BRASILIA, Nov 23 (Reuters) - Brazil's inflation outlook for next year rose for a fifth consecutive week, a central bank survey showed on Monday, prompting economists to raise their average year-end interest rate forecast to 3.00% from 2.75%.

Economists also raised their 2020 inflation outlook for a 15th straight week, according to the central bank's latest weekly "FOCUS" survey.

Inflation in Latin America's largest economy has spiked higher recently due to a surge in food and commodity prices fueled by a persistently weak exchange rate and supply shocks resulting from the COVID-19 pandemic.

Economy ministry and central bank officials insist the spike is "transitory" and has no bearing on longer-term inflation expectations, which remain well-anchored and significantly below the central bank's official targets.

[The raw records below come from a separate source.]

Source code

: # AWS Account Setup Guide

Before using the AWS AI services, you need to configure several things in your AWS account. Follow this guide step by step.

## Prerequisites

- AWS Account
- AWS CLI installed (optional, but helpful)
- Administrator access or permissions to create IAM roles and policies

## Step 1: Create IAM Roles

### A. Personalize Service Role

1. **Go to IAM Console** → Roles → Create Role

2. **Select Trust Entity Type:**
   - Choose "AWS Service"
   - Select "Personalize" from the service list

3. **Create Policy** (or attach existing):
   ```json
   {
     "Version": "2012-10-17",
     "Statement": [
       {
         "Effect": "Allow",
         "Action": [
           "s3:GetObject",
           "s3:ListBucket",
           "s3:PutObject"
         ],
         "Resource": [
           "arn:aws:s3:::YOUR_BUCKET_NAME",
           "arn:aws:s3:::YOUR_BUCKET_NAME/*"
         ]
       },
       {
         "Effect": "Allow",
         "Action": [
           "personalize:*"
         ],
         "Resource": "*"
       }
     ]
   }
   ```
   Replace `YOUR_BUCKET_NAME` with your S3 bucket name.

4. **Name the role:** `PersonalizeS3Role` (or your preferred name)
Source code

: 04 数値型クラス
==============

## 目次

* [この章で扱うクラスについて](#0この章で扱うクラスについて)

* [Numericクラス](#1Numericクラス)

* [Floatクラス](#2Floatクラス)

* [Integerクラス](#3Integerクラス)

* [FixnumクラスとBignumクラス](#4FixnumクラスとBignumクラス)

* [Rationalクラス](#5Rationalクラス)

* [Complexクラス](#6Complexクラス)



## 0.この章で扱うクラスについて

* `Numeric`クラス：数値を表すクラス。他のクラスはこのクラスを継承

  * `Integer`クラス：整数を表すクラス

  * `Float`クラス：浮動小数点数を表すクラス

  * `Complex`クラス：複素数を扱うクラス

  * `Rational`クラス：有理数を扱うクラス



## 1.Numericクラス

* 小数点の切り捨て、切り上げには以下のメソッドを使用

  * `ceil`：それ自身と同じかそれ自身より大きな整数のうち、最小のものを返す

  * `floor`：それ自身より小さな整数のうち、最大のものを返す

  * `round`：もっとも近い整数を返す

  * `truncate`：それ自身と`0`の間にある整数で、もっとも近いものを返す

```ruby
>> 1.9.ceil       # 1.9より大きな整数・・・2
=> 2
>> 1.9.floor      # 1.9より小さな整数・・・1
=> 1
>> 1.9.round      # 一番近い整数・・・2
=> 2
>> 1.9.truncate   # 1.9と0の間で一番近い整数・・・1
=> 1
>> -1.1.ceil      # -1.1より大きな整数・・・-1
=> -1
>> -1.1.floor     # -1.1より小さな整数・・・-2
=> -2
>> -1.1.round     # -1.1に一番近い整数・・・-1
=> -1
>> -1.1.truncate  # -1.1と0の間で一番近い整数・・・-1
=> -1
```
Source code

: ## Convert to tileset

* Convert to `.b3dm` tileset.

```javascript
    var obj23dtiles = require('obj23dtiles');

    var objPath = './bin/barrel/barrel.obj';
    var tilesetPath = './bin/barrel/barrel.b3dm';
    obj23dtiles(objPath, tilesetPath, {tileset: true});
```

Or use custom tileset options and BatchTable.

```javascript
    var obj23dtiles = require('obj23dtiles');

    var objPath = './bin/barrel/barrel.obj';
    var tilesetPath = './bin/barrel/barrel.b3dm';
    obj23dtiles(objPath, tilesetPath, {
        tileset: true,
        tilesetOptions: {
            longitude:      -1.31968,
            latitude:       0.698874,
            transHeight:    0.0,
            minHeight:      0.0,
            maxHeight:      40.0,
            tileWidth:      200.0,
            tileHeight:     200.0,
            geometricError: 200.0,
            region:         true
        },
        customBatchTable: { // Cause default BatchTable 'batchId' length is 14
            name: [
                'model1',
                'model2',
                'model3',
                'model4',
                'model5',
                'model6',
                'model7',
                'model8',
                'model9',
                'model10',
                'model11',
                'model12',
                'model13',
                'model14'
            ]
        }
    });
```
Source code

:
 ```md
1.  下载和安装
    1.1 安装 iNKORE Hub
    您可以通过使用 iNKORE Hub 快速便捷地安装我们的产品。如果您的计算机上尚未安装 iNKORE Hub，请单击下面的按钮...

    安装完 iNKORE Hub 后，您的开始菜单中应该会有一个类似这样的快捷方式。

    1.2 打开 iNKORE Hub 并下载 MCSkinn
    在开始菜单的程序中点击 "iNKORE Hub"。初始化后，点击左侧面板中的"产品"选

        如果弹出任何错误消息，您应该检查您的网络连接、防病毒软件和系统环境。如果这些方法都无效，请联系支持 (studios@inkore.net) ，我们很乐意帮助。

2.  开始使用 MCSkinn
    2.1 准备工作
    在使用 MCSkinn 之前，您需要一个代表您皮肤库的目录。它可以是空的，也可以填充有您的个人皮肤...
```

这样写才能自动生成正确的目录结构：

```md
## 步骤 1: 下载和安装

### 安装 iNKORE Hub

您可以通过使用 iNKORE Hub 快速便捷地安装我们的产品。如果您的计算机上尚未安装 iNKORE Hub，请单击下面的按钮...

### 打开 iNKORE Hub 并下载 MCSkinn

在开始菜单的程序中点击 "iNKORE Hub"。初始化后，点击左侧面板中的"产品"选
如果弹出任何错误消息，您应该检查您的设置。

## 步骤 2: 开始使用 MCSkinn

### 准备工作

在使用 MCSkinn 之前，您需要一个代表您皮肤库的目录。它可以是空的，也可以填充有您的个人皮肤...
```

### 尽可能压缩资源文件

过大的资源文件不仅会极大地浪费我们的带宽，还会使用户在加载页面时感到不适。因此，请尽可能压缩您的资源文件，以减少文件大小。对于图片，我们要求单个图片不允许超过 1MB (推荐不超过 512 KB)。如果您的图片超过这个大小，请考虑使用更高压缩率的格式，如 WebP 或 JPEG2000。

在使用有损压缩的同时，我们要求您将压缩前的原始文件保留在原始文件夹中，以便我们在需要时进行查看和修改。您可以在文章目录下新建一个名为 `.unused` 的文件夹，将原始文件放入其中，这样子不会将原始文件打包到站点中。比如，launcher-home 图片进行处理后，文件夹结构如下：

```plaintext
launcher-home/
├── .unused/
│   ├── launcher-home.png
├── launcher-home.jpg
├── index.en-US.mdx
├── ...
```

But the continued creep higher is now filtering through to the interest rate outlook. Economists now expect the central bank's Selic rate to end next year at 3.00%, compared with 2.75% last week.

That would imply 100 basis points of tightening from the current record low 2.00%.

The FOCUS survey of around 100 economists on Monday showed the average end-2021 inflation forecast rose to 3.4% from 3.2% the week before.

That would still be below, but getting much closer to, the central bank's official 2021 goal of 3.75%.

The average end-2020 inflation forecast rose for a 15th week to 3.5% from 3.3%, still well below the central bank's 4.00% target. A month ago, however, the forecast was 3.0%.